» EXERCISE DIRECTIONS
Your job is to return every line in the data holding the string "care".

» RAW DATA
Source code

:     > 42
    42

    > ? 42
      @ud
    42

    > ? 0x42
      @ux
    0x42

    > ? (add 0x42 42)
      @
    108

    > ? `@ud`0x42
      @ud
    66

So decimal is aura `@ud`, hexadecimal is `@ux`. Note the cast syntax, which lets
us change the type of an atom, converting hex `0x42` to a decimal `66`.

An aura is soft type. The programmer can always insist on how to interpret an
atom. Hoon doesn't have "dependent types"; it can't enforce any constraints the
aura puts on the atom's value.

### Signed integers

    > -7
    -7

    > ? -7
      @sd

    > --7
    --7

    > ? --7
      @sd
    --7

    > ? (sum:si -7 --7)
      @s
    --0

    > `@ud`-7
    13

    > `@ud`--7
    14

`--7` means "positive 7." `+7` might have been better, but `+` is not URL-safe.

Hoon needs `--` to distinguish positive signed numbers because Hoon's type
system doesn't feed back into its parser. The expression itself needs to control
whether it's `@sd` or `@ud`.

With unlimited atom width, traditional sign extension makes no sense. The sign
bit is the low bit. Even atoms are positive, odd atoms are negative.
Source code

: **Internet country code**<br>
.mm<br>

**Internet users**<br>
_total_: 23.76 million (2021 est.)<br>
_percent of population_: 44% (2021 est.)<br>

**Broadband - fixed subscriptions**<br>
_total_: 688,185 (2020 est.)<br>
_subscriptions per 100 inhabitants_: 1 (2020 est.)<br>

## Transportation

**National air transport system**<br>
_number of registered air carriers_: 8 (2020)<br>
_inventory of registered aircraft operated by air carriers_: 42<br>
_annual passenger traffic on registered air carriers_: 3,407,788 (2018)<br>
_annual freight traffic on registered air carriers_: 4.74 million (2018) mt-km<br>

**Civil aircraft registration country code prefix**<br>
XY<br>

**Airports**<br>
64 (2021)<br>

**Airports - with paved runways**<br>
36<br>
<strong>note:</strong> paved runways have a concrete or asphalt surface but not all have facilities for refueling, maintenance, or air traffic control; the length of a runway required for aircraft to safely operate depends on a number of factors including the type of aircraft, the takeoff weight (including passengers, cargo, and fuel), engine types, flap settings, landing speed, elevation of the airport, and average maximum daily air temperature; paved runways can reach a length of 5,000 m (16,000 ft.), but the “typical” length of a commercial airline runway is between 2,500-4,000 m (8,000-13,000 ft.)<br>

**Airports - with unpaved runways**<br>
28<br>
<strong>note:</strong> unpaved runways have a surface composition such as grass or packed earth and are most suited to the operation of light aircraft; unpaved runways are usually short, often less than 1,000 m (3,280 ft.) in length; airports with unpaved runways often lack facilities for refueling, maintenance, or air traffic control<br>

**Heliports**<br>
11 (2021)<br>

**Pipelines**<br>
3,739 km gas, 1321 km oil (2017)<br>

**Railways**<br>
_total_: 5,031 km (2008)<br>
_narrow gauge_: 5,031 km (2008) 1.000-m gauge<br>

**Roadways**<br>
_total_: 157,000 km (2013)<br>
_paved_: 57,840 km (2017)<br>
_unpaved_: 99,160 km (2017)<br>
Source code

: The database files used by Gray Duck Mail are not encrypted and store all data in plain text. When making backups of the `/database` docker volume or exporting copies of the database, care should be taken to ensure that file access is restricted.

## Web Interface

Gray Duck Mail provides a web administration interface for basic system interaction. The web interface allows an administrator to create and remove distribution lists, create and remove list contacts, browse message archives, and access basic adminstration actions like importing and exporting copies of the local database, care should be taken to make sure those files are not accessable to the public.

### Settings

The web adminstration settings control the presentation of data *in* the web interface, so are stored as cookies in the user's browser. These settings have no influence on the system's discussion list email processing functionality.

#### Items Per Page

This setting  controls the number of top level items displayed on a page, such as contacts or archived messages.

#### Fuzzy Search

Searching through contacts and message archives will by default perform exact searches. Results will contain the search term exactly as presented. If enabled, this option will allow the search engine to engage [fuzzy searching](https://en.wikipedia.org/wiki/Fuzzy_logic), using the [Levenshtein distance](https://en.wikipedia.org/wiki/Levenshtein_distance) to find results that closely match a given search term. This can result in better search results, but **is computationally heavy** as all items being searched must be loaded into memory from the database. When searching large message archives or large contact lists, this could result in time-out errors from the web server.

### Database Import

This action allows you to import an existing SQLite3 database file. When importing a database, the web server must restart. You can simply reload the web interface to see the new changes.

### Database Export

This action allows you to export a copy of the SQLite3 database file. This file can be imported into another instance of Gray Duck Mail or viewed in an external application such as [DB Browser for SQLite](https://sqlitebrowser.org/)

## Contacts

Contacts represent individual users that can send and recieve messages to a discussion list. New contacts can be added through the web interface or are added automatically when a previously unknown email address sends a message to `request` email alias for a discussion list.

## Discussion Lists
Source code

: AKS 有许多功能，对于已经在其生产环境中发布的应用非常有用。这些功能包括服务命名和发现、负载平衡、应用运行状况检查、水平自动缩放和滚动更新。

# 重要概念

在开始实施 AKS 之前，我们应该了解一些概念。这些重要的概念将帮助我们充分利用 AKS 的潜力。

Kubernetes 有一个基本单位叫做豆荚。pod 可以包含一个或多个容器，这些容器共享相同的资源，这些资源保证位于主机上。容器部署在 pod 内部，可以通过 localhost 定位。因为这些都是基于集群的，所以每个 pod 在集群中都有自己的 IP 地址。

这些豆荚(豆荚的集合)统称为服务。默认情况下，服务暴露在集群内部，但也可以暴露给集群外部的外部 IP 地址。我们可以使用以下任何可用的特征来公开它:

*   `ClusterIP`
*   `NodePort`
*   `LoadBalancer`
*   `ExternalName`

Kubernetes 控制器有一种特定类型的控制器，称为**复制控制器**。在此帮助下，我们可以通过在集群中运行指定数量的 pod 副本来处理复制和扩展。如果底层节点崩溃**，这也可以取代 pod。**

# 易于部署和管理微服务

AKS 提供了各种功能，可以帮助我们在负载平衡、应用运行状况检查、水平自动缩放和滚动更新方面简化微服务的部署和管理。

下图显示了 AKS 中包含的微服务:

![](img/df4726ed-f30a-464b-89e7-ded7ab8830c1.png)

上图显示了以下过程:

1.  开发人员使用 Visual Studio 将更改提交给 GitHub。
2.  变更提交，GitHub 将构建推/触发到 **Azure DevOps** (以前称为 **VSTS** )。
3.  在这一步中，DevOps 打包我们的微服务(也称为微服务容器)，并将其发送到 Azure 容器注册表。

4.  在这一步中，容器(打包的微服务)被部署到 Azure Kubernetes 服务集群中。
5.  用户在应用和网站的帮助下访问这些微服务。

» EXERCISE OUTPUT
: The database files used by Gray Duck Mail are not encrypted and store all data in plain text. When making backups of the `/database` docker volume or exporting copies of the database, care should be taken to ensure that file access is restricted.
Gray Duck Mail provides a web administration interface for basic system interaction. The web interface allows an administrator to create and remove distribution lists, create and remove list contacts, browse message archives, and access basic adminstration actions like importing and exporting copies of the local database, care should be taken to make sure those files are not accessable to the public.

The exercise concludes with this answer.